▸ **WHAT THE TASK ASKS**
For this exercise, output the line containing "camera: 65 degrees left, 10 degrees up" and all lines after it to the end of the records, exactly, with no other content.

▸ **PROVIDED RECORDS**

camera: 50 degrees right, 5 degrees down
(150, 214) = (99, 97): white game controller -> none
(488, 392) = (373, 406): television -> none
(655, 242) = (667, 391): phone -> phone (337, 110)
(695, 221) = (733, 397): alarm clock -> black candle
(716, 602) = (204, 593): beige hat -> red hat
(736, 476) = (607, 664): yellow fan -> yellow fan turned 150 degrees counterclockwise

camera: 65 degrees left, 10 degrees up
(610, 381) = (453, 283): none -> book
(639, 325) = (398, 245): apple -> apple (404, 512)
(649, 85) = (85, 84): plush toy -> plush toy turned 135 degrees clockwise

▸ **ANSWER SPACE**
camera: 65 degrees left, 10 degrees up
(610, 381) = (453, 283): none -> book
(639, 325) = (398, 245): apple -> apple (404, 512)
(649, 85) = (85, 84): plush toy -> plush toy turned 135 degrees clockwise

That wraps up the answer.